The Scraper project is designed to demonstrate the practical implementation of various design patterns, including Factory, Builder, and Singleton. This project features a web scraper that periodically scrapes specified web pages based on a given interval (cron expression). The scraper is highly modular and extensible, making it easy to adapt to different web scraping needs.
- Factory Design Pattern: Used to create different types of scrapers based on the target website.
- Builder Design Pattern: Facilitates the construction of complex scrape URL paths.
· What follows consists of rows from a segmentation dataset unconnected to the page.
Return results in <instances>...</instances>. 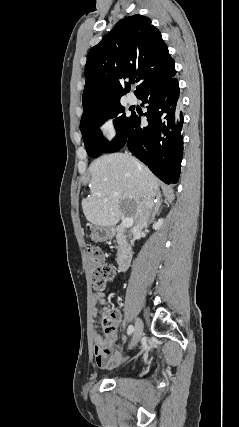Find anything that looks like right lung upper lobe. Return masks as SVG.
I'll use <instances>...</instances> for the list:
<instances>
[{
    "instance_id": "1",
    "label": "right lung upper lobe",
    "mask_w": 239,
    "mask_h": 427,
    "mask_svg": "<svg viewBox=\"0 0 239 427\" xmlns=\"http://www.w3.org/2000/svg\"><path fill=\"white\" fill-rule=\"evenodd\" d=\"M174 65L160 31L149 18L137 14L120 20L88 53L82 116L97 106L119 102L129 91L126 79L139 82L138 96L175 72Z\"/></svg>"
}]
</instances>
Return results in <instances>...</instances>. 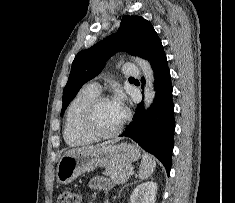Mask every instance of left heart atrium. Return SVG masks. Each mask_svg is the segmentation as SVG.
I'll use <instances>...</instances> for the list:
<instances>
[{"label": "left heart atrium", "mask_w": 235, "mask_h": 203, "mask_svg": "<svg viewBox=\"0 0 235 203\" xmlns=\"http://www.w3.org/2000/svg\"><path fill=\"white\" fill-rule=\"evenodd\" d=\"M113 101L117 104V105H119L122 109H124L125 110V101H124V97H123V95L122 94H117L116 96H115V98L113 99Z\"/></svg>", "instance_id": "39dd6f15"}]
</instances>
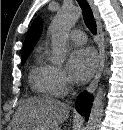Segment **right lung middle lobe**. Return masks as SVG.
<instances>
[{"label": "right lung middle lobe", "mask_w": 123, "mask_h": 130, "mask_svg": "<svg viewBox=\"0 0 123 130\" xmlns=\"http://www.w3.org/2000/svg\"><path fill=\"white\" fill-rule=\"evenodd\" d=\"M27 57H28V55L22 56V58H21V64H22V65H23V64L25 63V61L27 60Z\"/></svg>", "instance_id": "right-lung-middle-lobe-1"}]
</instances>
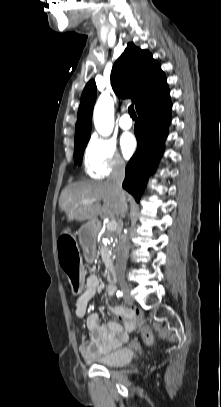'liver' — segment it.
Returning <instances> with one entry per match:
<instances>
[{"label":"liver","instance_id":"1","mask_svg":"<svg viewBox=\"0 0 221 407\" xmlns=\"http://www.w3.org/2000/svg\"><path fill=\"white\" fill-rule=\"evenodd\" d=\"M82 200H93L94 203L76 206ZM59 207L65 212L68 222L95 221L98 216L115 218L121 212V204L107 182H77L67 186L61 192Z\"/></svg>","mask_w":221,"mask_h":407}]
</instances>
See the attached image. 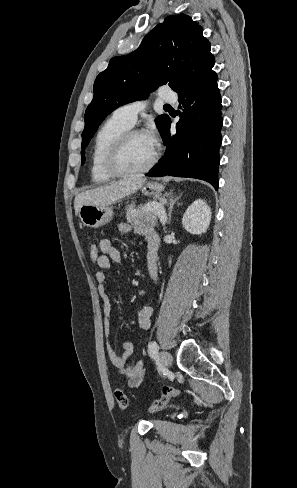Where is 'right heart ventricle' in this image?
<instances>
[{
    "instance_id": "e07e8e85",
    "label": "right heart ventricle",
    "mask_w": 297,
    "mask_h": 488,
    "mask_svg": "<svg viewBox=\"0 0 297 488\" xmlns=\"http://www.w3.org/2000/svg\"><path fill=\"white\" fill-rule=\"evenodd\" d=\"M131 126L122 121L115 113L105 121L97 132L91 149V177L96 183H104L114 178L106 168V157L111 145Z\"/></svg>"
}]
</instances>
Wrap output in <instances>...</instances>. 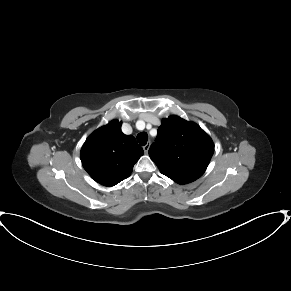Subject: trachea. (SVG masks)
<instances>
[{"label": "trachea", "mask_w": 291, "mask_h": 291, "mask_svg": "<svg viewBox=\"0 0 291 291\" xmlns=\"http://www.w3.org/2000/svg\"><path fill=\"white\" fill-rule=\"evenodd\" d=\"M137 141L139 142L140 145L144 146L146 145L148 141V135L145 132H141L137 135Z\"/></svg>", "instance_id": "3493384b"}]
</instances>
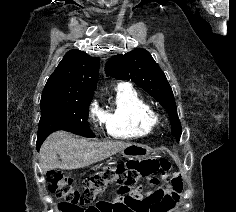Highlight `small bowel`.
<instances>
[{
	"label": "small bowel",
	"instance_id": "c3829d8e",
	"mask_svg": "<svg viewBox=\"0 0 236 212\" xmlns=\"http://www.w3.org/2000/svg\"><path fill=\"white\" fill-rule=\"evenodd\" d=\"M162 174L171 180V190L144 192L142 184H150V179H137V182L117 179V188L111 190L109 199H96L99 205H90L82 212H169L177 203L182 184L178 176L171 175L169 168L162 169ZM115 202L118 205H114Z\"/></svg>",
	"mask_w": 236,
	"mask_h": 212
}]
</instances>
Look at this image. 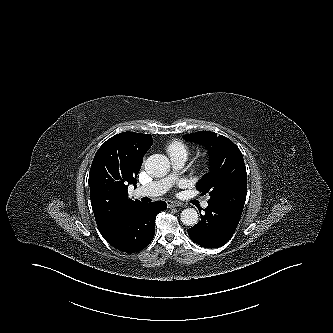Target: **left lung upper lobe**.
Listing matches in <instances>:
<instances>
[{"instance_id":"5c2ea615","label":"left lung upper lobe","mask_w":333,"mask_h":333,"mask_svg":"<svg viewBox=\"0 0 333 333\" xmlns=\"http://www.w3.org/2000/svg\"><path fill=\"white\" fill-rule=\"evenodd\" d=\"M183 137L204 145L210 154V172L199 180L196 189L202 194L209 193L210 202L242 214L247 194V173L239 148L225 136L209 131Z\"/></svg>"}]
</instances>
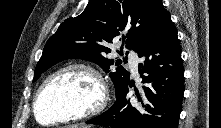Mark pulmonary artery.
<instances>
[{
	"instance_id": "1",
	"label": "pulmonary artery",
	"mask_w": 221,
	"mask_h": 128,
	"mask_svg": "<svg viewBox=\"0 0 221 128\" xmlns=\"http://www.w3.org/2000/svg\"><path fill=\"white\" fill-rule=\"evenodd\" d=\"M128 63H129V67L131 68V70L133 71L134 74L138 73V64H139V59L138 56L136 54H129L128 55Z\"/></svg>"
}]
</instances>
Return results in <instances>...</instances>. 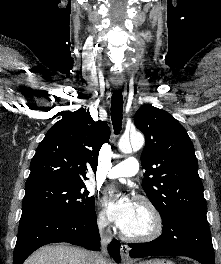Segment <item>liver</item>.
<instances>
[{"label": "liver", "mask_w": 221, "mask_h": 264, "mask_svg": "<svg viewBox=\"0 0 221 264\" xmlns=\"http://www.w3.org/2000/svg\"><path fill=\"white\" fill-rule=\"evenodd\" d=\"M96 253L66 245H48L34 252L24 264H96ZM106 264H114L107 261Z\"/></svg>", "instance_id": "obj_1"}]
</instances>
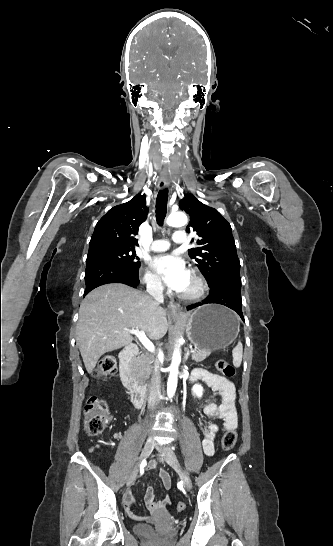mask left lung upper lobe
I'll use <instances>...</instances> for the list:
<instances>
[{"mask_svg": "<svg viewBox=\"0 0 333 546\" xmlns=\"http://www.w3.org/2000/svg\"><path fill=\"white\" fill-rule=\"evenodd\" d=\"M179 206L190 216L186 231H196L199 236L198 247L189 249V256L197 263L208 285L219 277L240 274L232 229L226 219L192 194L180 200Z\"/></svg>", "mask_w": 333, "mask_h": 546, "instance_id": "5c2ea615", "label": "left lung upper lobe"}]
</instances>
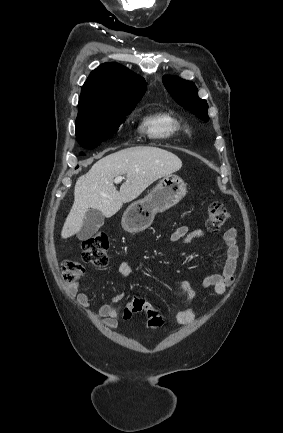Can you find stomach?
<instances>
[{
    "instance_id": "0dacf381",
    "label": "stomach",
    "mask_w": 283,
    "mask_h": 433,
    "mask_svg": "<svg viewBox=\"0 0 283 433\" xmlns=\"http://www.w3.org/2000/svg\"><path fill=\"white\" fill-rule=\"evenodd\" d=\"M186 192L187 188L183 178L177 174H166L147 196L141 200H135L126 208L123 214L126 231L136 233L140 227L153 221L156 212H163L177 204Z\"/></svg>"
}]
</instances>
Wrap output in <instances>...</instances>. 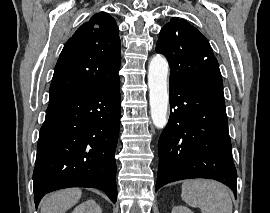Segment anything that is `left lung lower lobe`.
Segmentation results:
<instances>
[{"instance_id":"left-lung-lower-lobe-1","label":"left lung lower lobe","mask_w":270,"mask_h":213,"mask_svg":"<svg viewBox=\"0 0 270 213\" xmlns=\"http://www.w3.org/2000/svg\"><path fill=\"white\" fill-rule=\"evenodd\" d=\"M170 119L158 144L155 191L189 178H209L229 186L236 195L237 172L224 96L195 85L170 83Z\"/></svg>"}]
</instances>
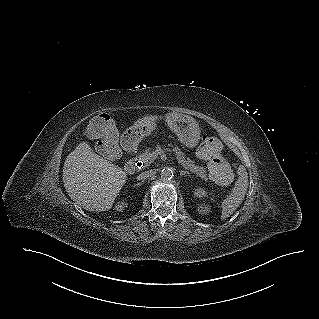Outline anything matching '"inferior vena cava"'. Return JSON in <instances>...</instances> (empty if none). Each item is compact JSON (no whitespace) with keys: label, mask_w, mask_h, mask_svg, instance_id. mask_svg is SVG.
Returning <instances> with one entry per match:
<instances>
[{"label":"inferior vena cava","mask_w":319,"mask_h":319,"mask_svg":"<svg viewBox=\"0 0 319 319\" xmlns=\"http://www.w3.org/2000/svg\"><path fill=\"white\" fill-rule=\"evenodd\" d=\"M153 174H154V172L152 170L145 171V172L141 173L138 178L139 179H146V178L151 177Z\"/></svg>","instance_id":"inferior-vena-cava-1"}]
</instances>
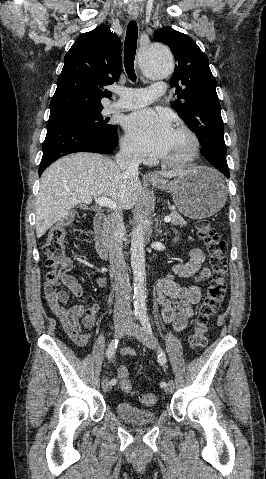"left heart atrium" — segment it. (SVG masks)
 I'll return each mask as SVG.
<instances>
[{"instance_id": "left-heart-atrium-1", "label": "left heart atrium", "mask_w": 266, "mask_h": 479, "mask_svg": "<svg viewBox=\"0 0 266 479\" xmlns=\"http://www.w3.org/2000/svg\"><path fill=\"white\" fill-rule=\"evenodd\" d=\"M124 127L140 150L161 157L169 150L175 133L170 119L151 109L129 114L124 119Z\"/></svg>"}]
</instances>
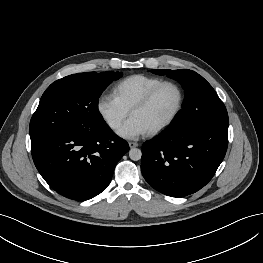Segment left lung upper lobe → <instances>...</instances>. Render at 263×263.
Instances as JSON below:
<instances>
[{"label": "left lung upper lobe", "mask_w": 263, "mask_h": 263, "mask_svg": "<svg viewBox=\"0 0 263 263\" xmlns=\"http://www.w3.org/2000/svg\"><path fill=\"white\" fill-rule=\"evenodd\" d=\"M158 75H167L182 84L185 89L183 109L178 112L170 127L182 132H193L216 123H228V114L223 102L212 86L198 73L188 70H151Z\"/></svg>", "instance_id": "obj_1"}]
</instances>
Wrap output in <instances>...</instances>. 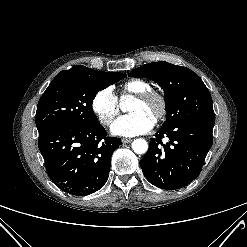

- Singleton Design Pattern: Ensures that the db connection is a single instance, managing the storing tasks.
- Scheduler: Configured with cron expressions to scrape web pages at specified intervals.
- Extensible and Modular: Easy to add new scrapers and extend functionality.
scraper/
├── src
│ ├── PathBuilderFactory
│ │ ├── index.ts
│ │ └── products
│ │ ├── ListAm.ts
│ │ └── MobileCentre.ts
│ ├── Scheduler
│ │ └── index.ts
│ ├── ScrapableFactory
│ │ ├── index.ts
│ │ └── products
│ │ ├── ListAm.ts
│ │ └── MobileCentre.ts
│ ├── ScrapeValidatorFactory
│ │ ├── index.ts
│ │ └── products
│ │ ├── ListAm.ts
│ │ └── MobileCentre.ts
│ ├── ScrapersFactory
│ │ ├── index.ts
│ │ └── products
│ │ ├── Https.ts
│ │ └── Puppetter.ts
│ ├── __tests__
│ │ └── pathBuilder.test.ts
│ ├── configs
│ │ ├── constants.ts
│ │ └── types.ts
│ ├── db
│ │ ├── MongoCRUD.ts
│ │ └── MongoDBConnection.ts
│ ├── index.ts
│ └── utils
│ ├── getDateTime.ts
│ ├── getRandomInterval.ts
│ ├── request.ts
│ └── sleep.ts
├── tsconfig.json
├── README.MD
├── eslint.config.mjs
├── jest.config.cjs
├── package-lock.json
└── package.json
15 directories, 29 files
- Node.js
- typescript
- npm
-
Clone the repository:
git clone https://github.com/surenpoghosian/scraper.git cd scraper
-
Install dependencies:
npm install
Configure the scraper using the PathBuilderFactory
to set the target URLs.
-
Build and run the project:
npm run build npm start
-
The scheduler will start and scrape the specified web pages based on the configured cron expressions.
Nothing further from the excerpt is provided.